• Task instructions: Only the number is wanted: state how many lines of the data below contain the word "font".

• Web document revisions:

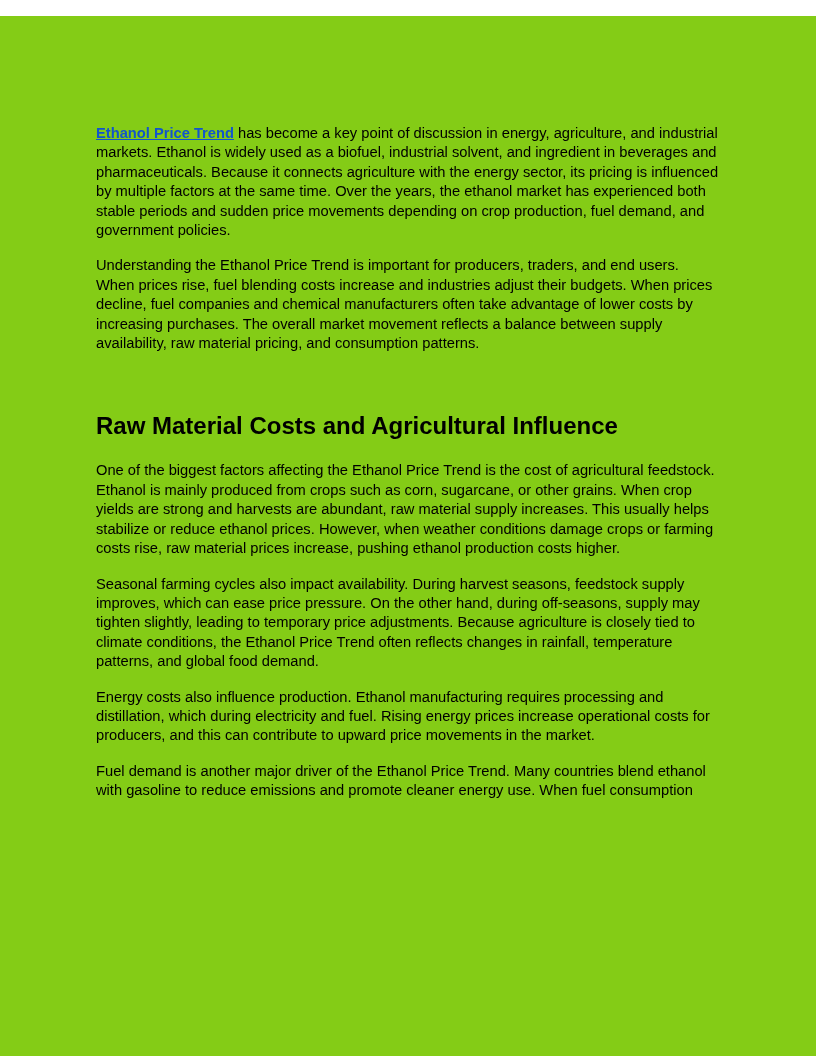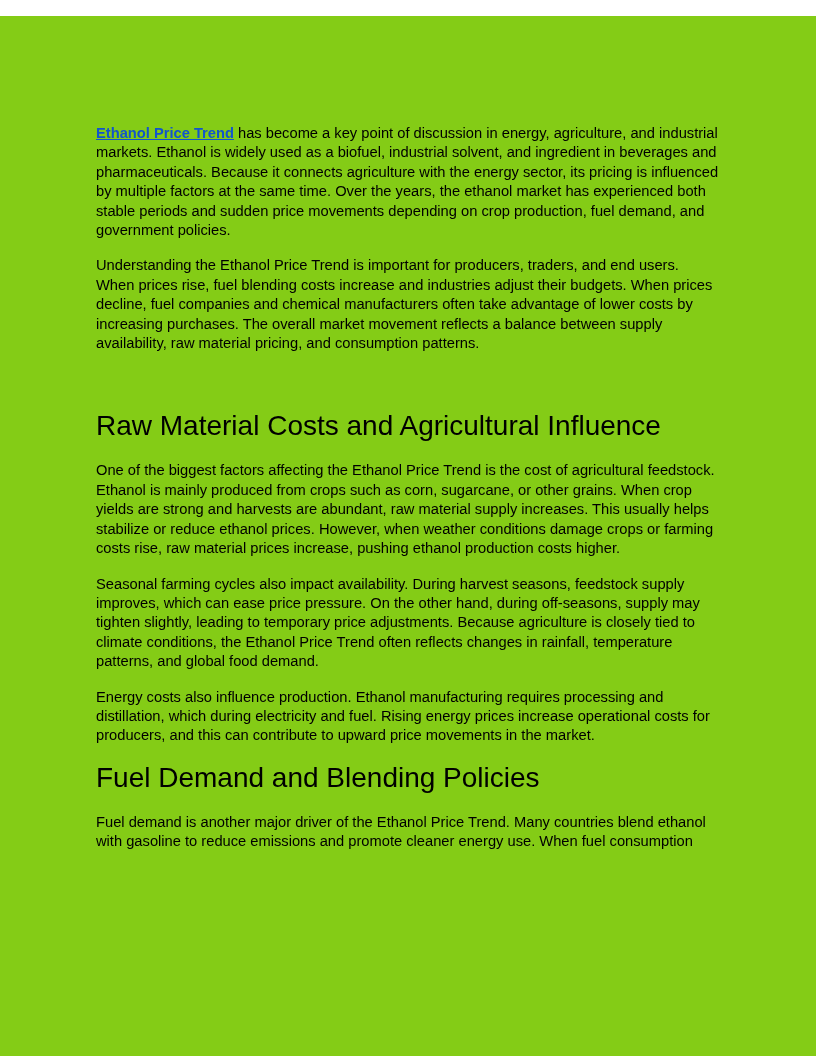--- a/index.html
+++ b/index.html
@@ -39,9 +39,9 @@
     margin-right: 4px;
   }
   h1.doc-heading {
-    font-size: 28px;
+    font-size: 24px;
     line-height: 30px;
-    font-weight: normal;
+    font-weight: bold;
     color: #000000;
     margin: 0 0 20px 0;
   }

• Task response: 4